I want to start a workflow(file_loader) which runs all the time
- it takes xml file as input
- for each name in the file, there should be a new independent main workflow(no relation with file_loader) associated with that name.
if a file have 10000 names, there should be 10000 independent workflows has to be created and run.
this independent workflows can have other child workflows.
Suggest me the best practices and possible solutions to make it. (edited)

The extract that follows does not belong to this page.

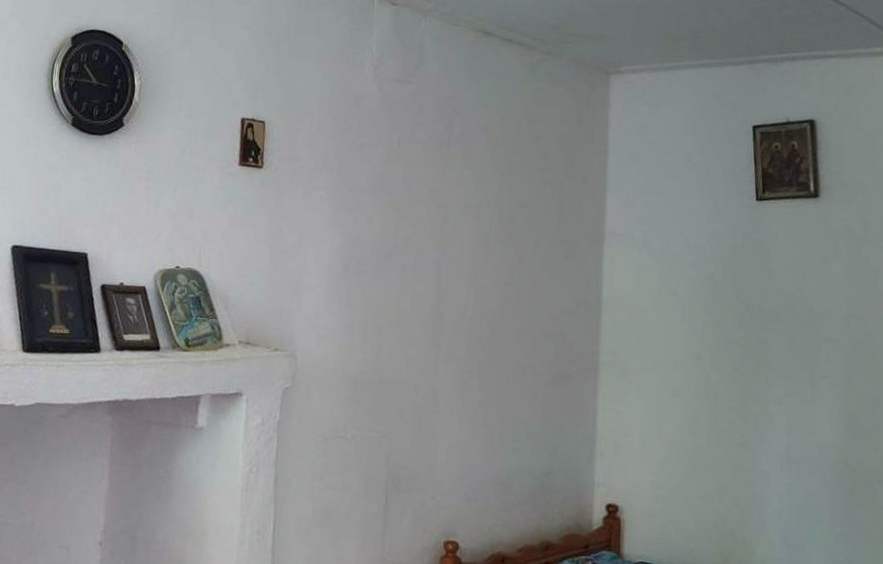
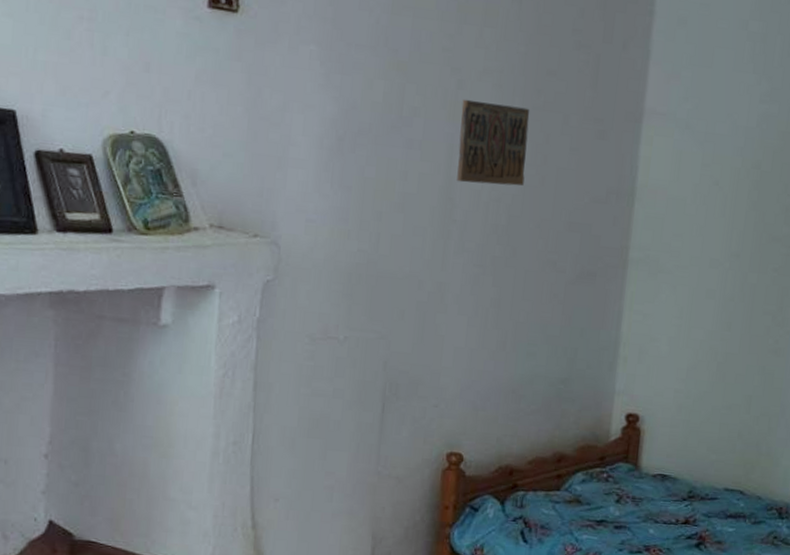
religious icon: none [445,229,506,301] -> present [457,99,530,186]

- it takes xml file as input
given payload size limit (limit of input to your workflow) would consider maybe passing path to your xml file rather than file itself if you think it can exceed 2mb
for each name in the file, there should be a new independent main workflow(no relation with file_loader) associated with that name
could pass path to xml file to activity, activity would read the file and start reading rows, for each row use client api to start workflow execution. after each start your activity could heartbeat with current row num as heartbeat payload
if activity retries (activity worker restarts, you hit activity startToClose timeout) you should also in activity (at beginning) check last heartbeat details so can resume from latest heartbeat payload (row number) and not try to start all executions from beginning.
couple things to think about for this approach
- pass client to activity when you register it with worker (dont create client in activity itself each time)
- handle client errors in activity code when you use client api to start executions
- log each start so you have record of which executions started and which ones failed (for workflow id reuse policy for example)
- depending on your service and worker setup you might need to throttle workflow starts in your activity, one idea could be to start 100 and then “sleep” for a bit before starting next 100. if your service and workers are optimized for this load then dont have to worry about this part
- detect unexpected activity retries - sdk worker metric temporal_request_failure for operation RespondActivityTaskCompleted can help. from server side you can also detect this, sample grafana query:
sum(rate(start_to_close_timeout{operation="TimerActiveTaskActivityTimeout"}[5m])) by(namespace,operation)
- check for any resource exhausted issues on service side, sample grafana query
sum(rate(service_errors_resource_exhausted{}[1m])) by (operation, resource_exhausted_cause)
Thank you for the insights and covering all the edge cases.